- Consegna 1: Elenca tutti i nomi propri di persone e di paesi presenti nel brano sulla crisi dell'agricoltura italiana.
- Consegna 2: Porta avanti il brano sulla crisi dell'agricoltura italiana, riprendendo subito dopo la sua ultima frase.

L’agricoltura italiana è in preda ad una profonda crisi. Quali sono le ragioni di questa crisi? C’è, in primo luogo, una ragione climatica. Da qualche anno a questa parte il clima non aiuta la produzione agricola. In questo caso non è soltanto l’agricoltura italiana a patirne le conseguenze. Una situazione analoga si verifica ad esempio in Spagna. Ma non risponde a verità il detto secondo cui “aver compagni al duol scema la pena” come affermava padre Dante.
Oltre ai problemi climatici contro i quali si può fare ben poco, esistono infatti responsabilità prettamente italiane come l’assoluto disinteresse dei giovani per il lavoro e per quello agricolo in specie, tant’è che con la sua nota sgradevolezza, Elon Musk è giunto addirittura a ipotizzare che presto l’Italia sparirà dalla faccia della terra.

Voci di dati
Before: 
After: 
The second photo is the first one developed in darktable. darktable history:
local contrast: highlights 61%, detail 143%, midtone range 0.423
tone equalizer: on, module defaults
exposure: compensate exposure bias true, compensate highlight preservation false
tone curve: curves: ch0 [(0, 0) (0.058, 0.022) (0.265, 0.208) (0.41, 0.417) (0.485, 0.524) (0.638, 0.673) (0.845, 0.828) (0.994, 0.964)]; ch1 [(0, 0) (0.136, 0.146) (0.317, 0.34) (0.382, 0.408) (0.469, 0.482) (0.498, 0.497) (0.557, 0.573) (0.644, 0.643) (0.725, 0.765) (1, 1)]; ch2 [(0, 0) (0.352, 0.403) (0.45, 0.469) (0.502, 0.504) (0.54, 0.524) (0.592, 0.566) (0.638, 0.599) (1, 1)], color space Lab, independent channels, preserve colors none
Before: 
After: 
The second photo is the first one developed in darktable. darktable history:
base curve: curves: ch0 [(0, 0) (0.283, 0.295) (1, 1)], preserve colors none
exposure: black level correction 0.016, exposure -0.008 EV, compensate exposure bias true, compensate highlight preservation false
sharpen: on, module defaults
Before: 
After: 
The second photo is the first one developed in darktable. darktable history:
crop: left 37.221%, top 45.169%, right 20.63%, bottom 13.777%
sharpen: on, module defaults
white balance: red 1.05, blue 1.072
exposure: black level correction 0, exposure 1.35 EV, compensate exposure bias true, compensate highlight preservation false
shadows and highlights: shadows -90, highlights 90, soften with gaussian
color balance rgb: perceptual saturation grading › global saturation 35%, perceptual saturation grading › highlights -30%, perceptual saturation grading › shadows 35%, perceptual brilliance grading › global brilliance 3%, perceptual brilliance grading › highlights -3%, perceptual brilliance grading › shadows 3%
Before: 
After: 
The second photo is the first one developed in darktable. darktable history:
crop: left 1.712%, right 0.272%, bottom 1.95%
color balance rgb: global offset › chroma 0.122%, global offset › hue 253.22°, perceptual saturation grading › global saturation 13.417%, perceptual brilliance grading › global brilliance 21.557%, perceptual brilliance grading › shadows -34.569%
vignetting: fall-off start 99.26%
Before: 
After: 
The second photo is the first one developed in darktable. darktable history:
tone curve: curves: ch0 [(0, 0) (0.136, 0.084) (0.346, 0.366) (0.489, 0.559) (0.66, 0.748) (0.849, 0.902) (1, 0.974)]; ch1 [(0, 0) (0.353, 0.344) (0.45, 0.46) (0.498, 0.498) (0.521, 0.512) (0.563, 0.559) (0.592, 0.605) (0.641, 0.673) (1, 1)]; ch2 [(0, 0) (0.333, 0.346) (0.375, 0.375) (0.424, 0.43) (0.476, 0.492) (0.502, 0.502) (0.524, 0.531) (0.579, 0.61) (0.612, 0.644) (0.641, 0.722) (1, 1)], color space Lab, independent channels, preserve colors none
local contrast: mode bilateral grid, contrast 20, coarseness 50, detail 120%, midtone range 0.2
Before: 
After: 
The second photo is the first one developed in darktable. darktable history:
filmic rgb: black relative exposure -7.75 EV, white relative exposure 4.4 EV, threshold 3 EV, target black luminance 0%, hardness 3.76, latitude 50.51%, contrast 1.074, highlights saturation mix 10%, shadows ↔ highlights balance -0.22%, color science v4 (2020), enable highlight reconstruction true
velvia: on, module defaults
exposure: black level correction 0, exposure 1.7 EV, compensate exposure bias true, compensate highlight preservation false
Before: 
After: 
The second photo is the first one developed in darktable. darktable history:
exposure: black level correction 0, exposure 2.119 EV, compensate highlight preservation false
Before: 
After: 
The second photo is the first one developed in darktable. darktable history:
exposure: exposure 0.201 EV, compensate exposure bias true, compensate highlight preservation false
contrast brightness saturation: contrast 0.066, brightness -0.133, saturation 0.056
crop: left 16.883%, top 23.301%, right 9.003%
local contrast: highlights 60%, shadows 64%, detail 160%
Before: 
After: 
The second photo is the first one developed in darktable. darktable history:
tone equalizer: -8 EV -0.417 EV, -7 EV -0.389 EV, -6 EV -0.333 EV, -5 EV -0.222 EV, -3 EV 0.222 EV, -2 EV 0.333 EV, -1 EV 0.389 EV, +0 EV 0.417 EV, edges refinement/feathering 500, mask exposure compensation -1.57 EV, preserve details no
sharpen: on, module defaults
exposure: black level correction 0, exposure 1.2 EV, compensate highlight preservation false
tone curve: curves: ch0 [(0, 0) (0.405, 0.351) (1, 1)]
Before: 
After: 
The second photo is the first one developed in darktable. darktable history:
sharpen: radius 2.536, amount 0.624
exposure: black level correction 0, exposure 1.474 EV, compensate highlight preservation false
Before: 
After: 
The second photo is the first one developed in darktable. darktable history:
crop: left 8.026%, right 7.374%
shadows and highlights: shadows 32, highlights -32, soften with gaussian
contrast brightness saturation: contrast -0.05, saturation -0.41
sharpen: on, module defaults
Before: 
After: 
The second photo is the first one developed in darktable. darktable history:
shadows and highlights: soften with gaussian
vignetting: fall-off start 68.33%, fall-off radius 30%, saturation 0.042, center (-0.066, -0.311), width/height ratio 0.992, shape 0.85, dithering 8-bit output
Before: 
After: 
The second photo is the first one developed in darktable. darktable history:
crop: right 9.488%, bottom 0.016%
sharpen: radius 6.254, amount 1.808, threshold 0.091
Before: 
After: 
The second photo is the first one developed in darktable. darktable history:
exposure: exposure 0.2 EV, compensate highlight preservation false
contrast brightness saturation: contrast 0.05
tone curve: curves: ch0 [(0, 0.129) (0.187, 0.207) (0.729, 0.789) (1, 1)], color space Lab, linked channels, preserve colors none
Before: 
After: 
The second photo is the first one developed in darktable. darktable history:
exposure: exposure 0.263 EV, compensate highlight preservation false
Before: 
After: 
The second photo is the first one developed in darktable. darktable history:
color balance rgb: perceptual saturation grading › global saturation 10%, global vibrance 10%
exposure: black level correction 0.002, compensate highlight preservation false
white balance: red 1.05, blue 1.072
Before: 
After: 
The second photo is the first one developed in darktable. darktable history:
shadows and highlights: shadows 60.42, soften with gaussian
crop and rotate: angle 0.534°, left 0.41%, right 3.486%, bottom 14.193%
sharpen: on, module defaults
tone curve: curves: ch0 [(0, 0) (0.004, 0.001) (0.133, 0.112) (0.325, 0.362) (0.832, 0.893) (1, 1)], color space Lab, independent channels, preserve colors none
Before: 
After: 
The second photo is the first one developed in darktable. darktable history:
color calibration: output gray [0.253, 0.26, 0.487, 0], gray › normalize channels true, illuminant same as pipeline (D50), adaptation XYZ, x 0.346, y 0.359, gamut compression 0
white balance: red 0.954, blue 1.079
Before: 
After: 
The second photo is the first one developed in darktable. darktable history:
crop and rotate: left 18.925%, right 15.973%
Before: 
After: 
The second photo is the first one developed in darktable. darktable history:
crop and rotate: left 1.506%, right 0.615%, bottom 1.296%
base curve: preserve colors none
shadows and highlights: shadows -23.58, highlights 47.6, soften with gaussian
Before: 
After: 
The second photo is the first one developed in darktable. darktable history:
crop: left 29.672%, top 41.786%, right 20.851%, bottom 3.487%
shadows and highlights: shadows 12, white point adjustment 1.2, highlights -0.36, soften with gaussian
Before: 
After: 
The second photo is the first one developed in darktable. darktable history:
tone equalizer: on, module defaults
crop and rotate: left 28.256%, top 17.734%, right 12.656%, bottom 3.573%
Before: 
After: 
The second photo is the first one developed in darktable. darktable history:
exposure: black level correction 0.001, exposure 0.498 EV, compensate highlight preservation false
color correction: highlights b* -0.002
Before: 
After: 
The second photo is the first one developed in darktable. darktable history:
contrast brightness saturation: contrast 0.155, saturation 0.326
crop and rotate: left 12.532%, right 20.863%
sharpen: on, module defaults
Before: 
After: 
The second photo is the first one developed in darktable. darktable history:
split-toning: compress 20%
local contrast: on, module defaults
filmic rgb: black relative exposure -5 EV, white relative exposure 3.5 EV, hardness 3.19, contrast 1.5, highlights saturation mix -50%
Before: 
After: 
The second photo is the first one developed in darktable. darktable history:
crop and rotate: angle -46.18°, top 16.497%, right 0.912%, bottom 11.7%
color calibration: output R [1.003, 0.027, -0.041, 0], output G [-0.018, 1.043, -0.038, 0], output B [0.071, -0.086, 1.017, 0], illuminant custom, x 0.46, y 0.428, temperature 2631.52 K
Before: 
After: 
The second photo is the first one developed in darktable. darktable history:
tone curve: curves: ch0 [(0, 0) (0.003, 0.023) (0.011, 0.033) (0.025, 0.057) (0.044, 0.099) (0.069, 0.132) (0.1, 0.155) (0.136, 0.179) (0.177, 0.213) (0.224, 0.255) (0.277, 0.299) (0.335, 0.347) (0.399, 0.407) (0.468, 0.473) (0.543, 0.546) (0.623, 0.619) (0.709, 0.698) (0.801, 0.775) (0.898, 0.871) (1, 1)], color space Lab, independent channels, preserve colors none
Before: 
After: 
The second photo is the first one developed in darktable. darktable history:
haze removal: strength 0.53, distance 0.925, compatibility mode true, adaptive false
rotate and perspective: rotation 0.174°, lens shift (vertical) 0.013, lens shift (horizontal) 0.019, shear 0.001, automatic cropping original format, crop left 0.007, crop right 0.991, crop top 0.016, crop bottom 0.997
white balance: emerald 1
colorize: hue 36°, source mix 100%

- Risposta finale 1: Spagna, Dante, Elon Musk, Italia

- Risposta finale 2:
Se ci è possibile indulgere ad un aneddoto personale ricordiamo che un tempo, neppure troppo lontano, i giovani facevano la fila davanti alle aziende per poter ottenere il lavoro. Oggi tutto questo è solo un lontano ricordo, cosicché le aziende sono costrette, per alcuni lavori, a rivolgersi ad albanesi e rumeni che sono, per fare un esempio, i veri padroni della olivicoltura imponendo prezzi altissimi che fanno “sballare” completamente il rapporto costi-ricavi. Citiamo un esempio, gli albanesi pretendono dieci euro per potare una pianta e potare un uliveto di mille piante comporterà una spesa di diecimila euro, a questi diecimila euro se ne devono aggiungere almeno altrettanti per altre spese come la raccolta delle olive, la concimazione, la molitura, ecc., ecc.. Si tratta, come si vede, di una spesa non competitiva della quale il proprietario dell’uliveto non riuscirà mai a rientrare.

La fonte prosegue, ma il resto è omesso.